Few-Shot Fine-Grained Action Recognition via Bidirectional Attention and Contrastive Meta-Learning
This addresses the challenge of recognizing rare fine-grained actions with limited data, which is important for real-world applications like specific action understanding, but it is incremental as it builds on existing few-shot methods.
The paper tackles the problem of few-shot fine-grained action recognition by proposing a bidirectional attention module to capture subtle details and contrastive meta-learning to handle low inter-class variance, achieving state-of-the-art performance on established benchmarks.
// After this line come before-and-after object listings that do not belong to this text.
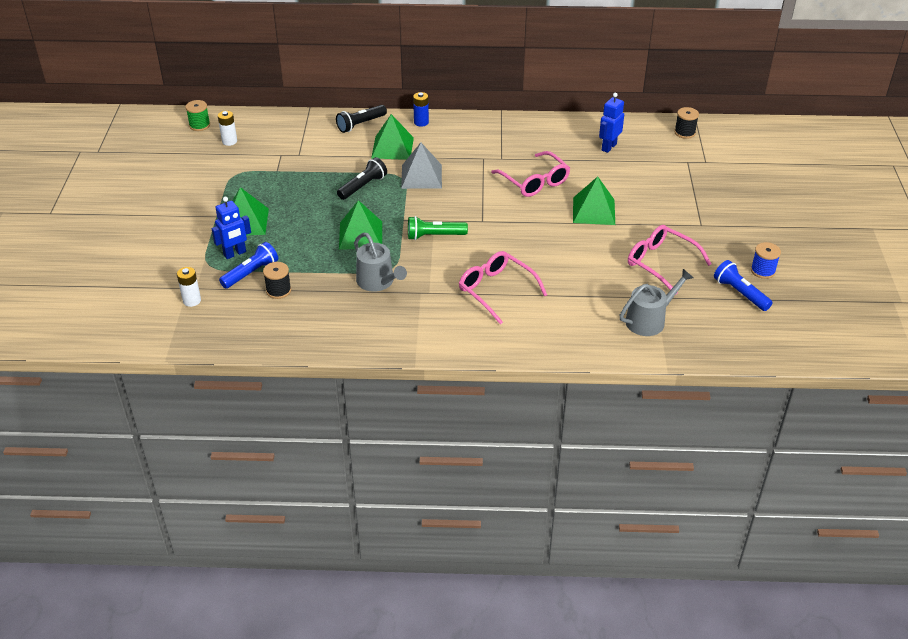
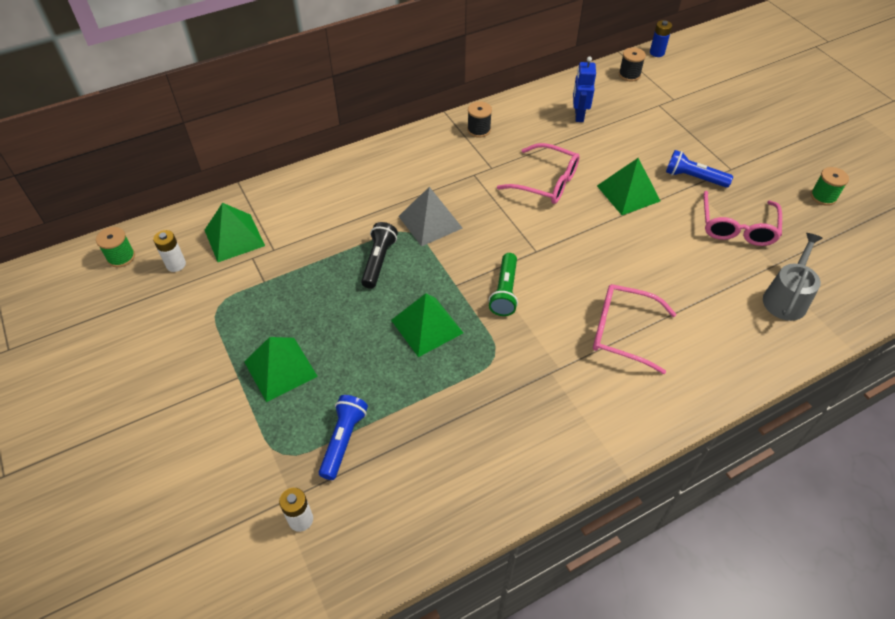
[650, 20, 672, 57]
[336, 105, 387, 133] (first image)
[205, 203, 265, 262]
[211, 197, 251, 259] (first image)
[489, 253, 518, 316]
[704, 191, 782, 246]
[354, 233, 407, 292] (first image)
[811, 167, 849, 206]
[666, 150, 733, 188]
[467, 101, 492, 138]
Fine-grained action recognition is attracting increasing attention due to the emerging demand of specific action understanding in real-world applications, whereas the data of rare fine-grained categories is very limited. Therefore, we propose the few-shot fine-grained action recognition problem, aiming to recognize novel fine-grained actions with only few samples given for each class. Although progress has been made in coarse-grained actions, existing few-shot recognition methods encounter two issues handling fine-grained actions: the inability to capture subtle action details and the inadequacy in learning from data with low inter-class variance. To tackle the first issue, a human vision inspired bidirectional attention module (BAM) is proposed. Combining top-down task-driven signals with bottom-up salient stimuli, BAM captures subtle action details by accurately highlighting informative spatio-temporal regions. To address the second issue, we introduce contrastive meta-learning (CML). Compared with the widely adopted ProtoNet-based method, CML generates more discriminative video representations for low inter-class variance data, since it makes full use of potential contrastive pairs in each training episode. Furthermore, to fairly compare different models, we establish specific benchmark protocols on two large-scale fine-grained action recognition datasets. Extensive experiments show that our method consistently achieves state-of-the-art performance across evaluated tasks.